__Short exercise__
Please revise the rows starting with the line that contains "class: Lycopodiopsida" and going on through the line that contains "elevation (m): 1000", changing "locality" to "place" and leaving everything else as it is. Give back only those rows.

Stored data entries:

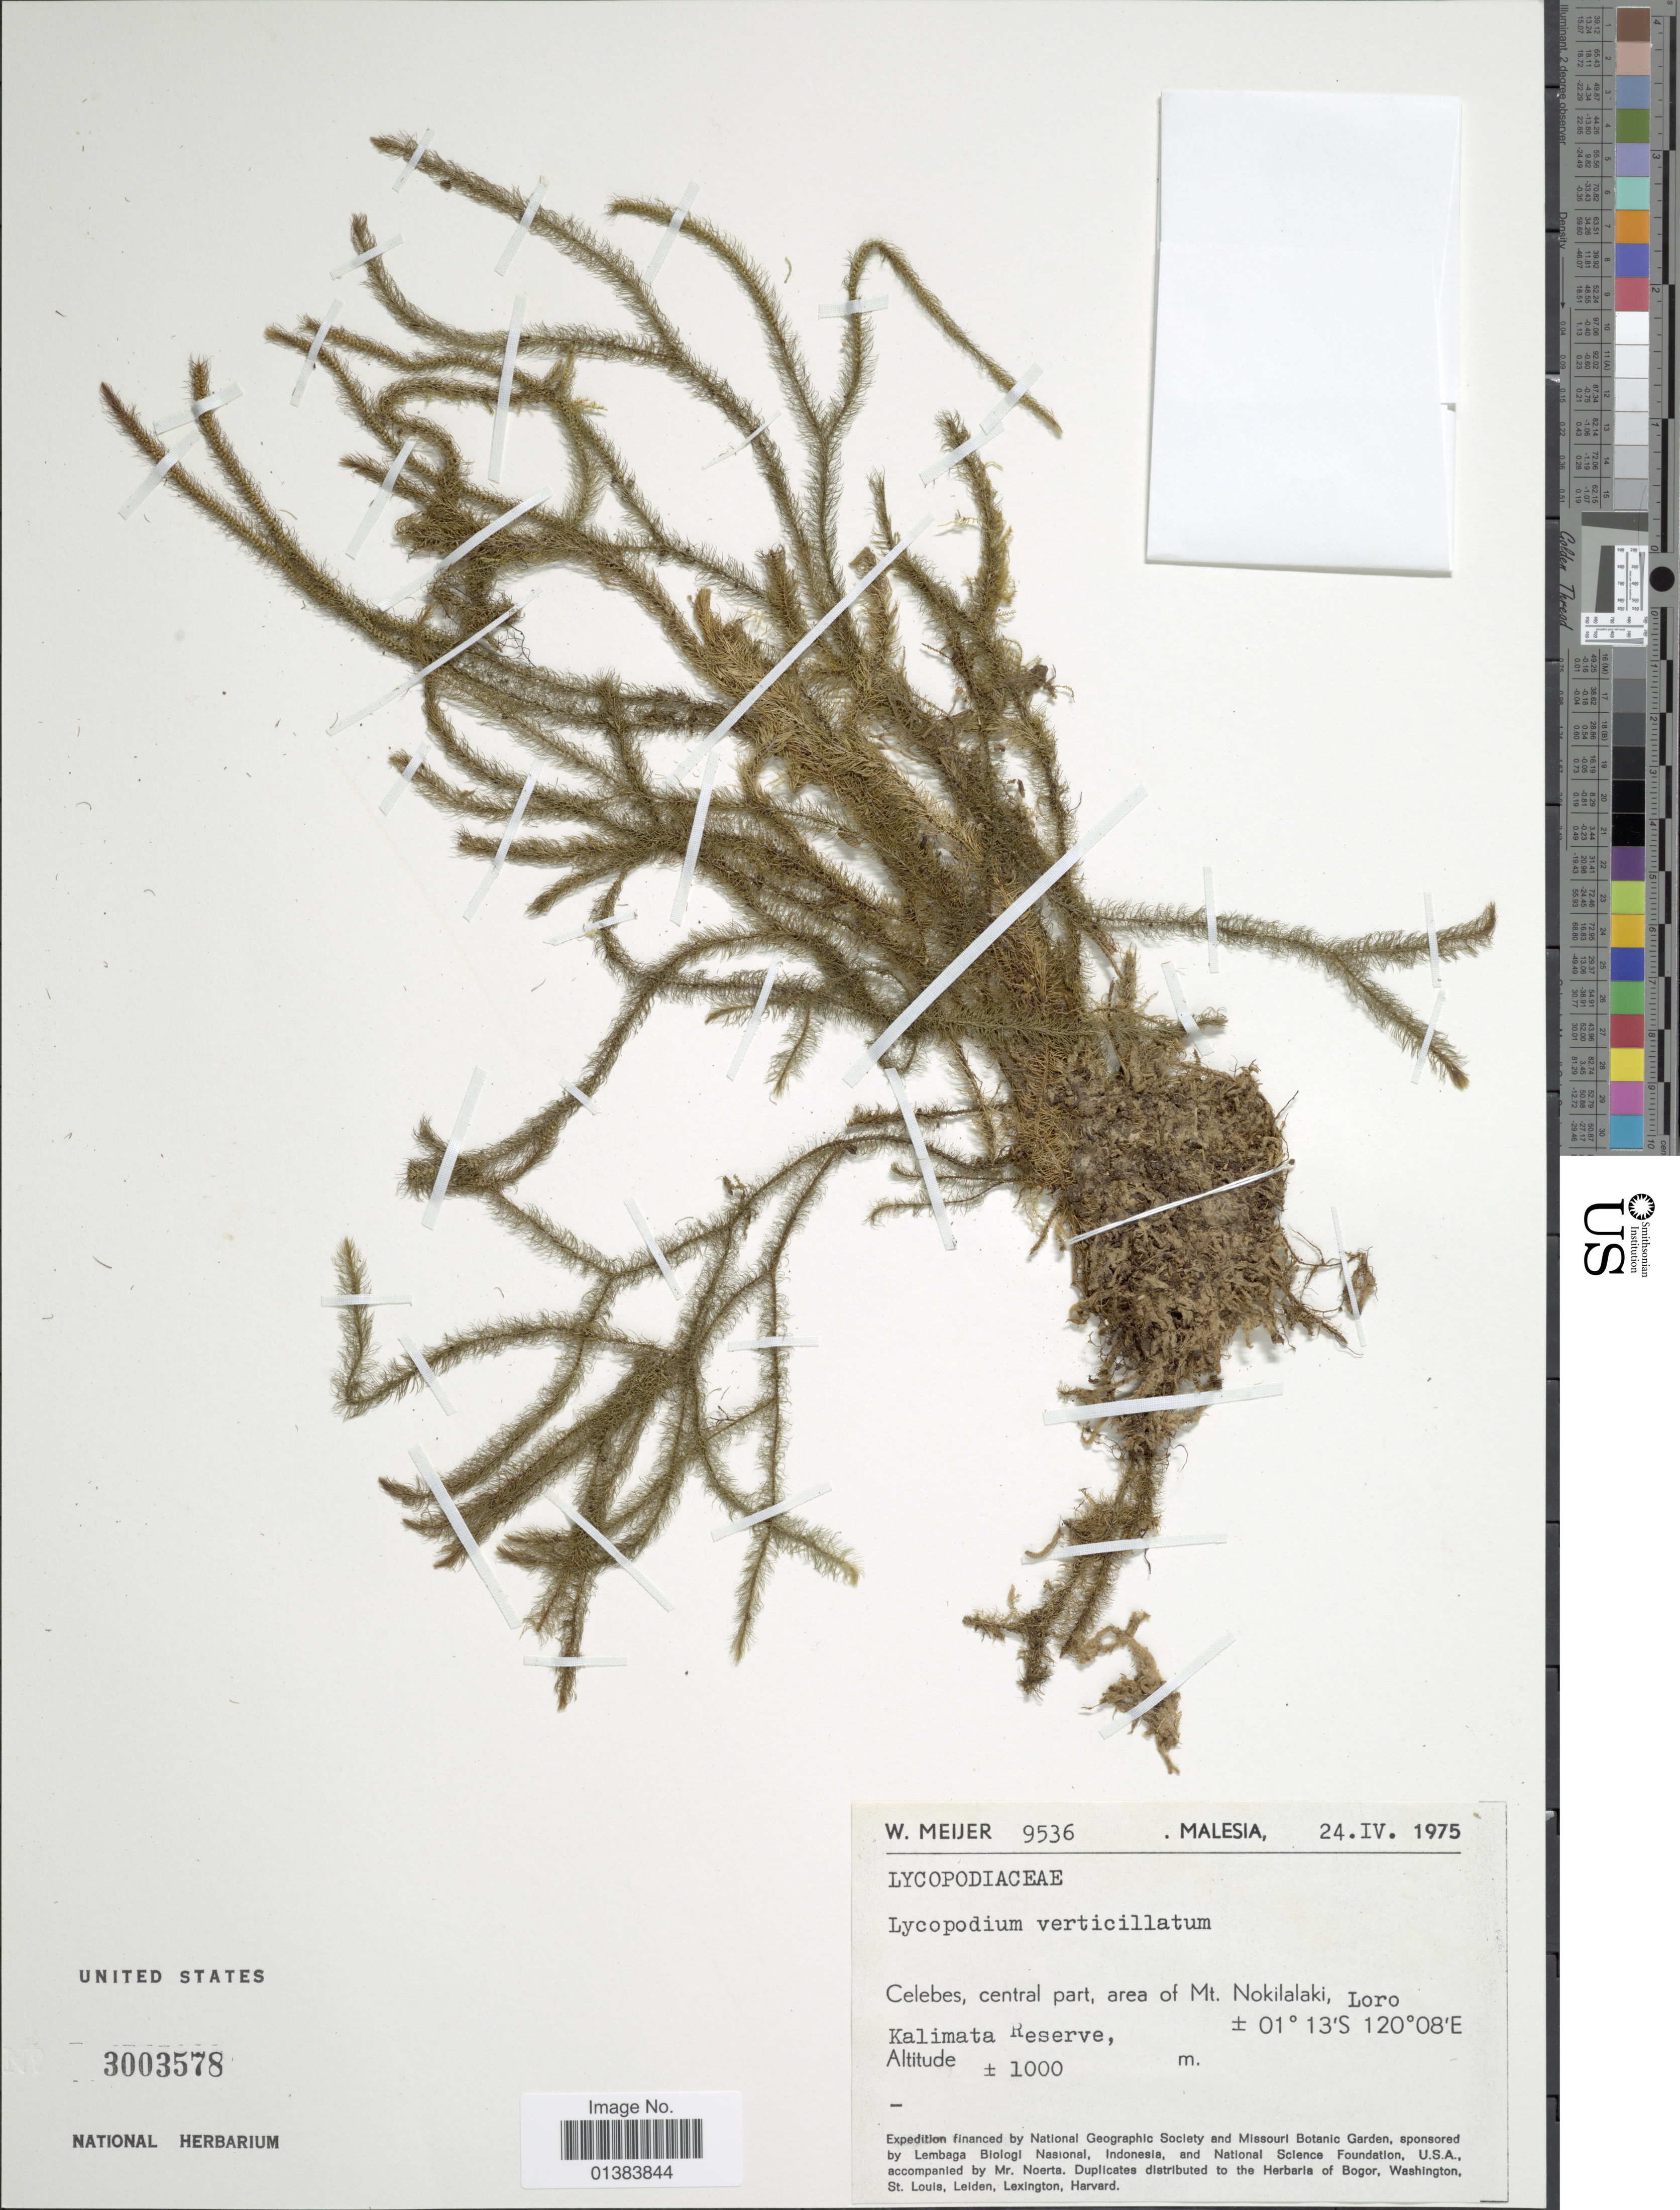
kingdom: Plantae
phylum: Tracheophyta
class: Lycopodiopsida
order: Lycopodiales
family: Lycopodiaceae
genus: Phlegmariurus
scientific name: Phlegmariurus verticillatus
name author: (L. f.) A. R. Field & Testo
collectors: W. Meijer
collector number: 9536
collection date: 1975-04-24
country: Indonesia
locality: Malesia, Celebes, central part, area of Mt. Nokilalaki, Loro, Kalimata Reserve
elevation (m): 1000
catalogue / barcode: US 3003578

__Answer to this task__
class: Lycopodiopsida
order: Lycopodiales
family: Lycopodiaceae
genus: Phlegmariurus
scientific name: Phlegmariurus verticillatus
name author: (L. f.) A. R. Field & Testo
collectors: W. Meijer
collector number: 9536
collection date: 1975-04-24
country: Indonesia
place: Malesia, Celebes, central part, area of Mt. Nokilalaki, Loro, Kalimata Reserve
elevation (m): 1000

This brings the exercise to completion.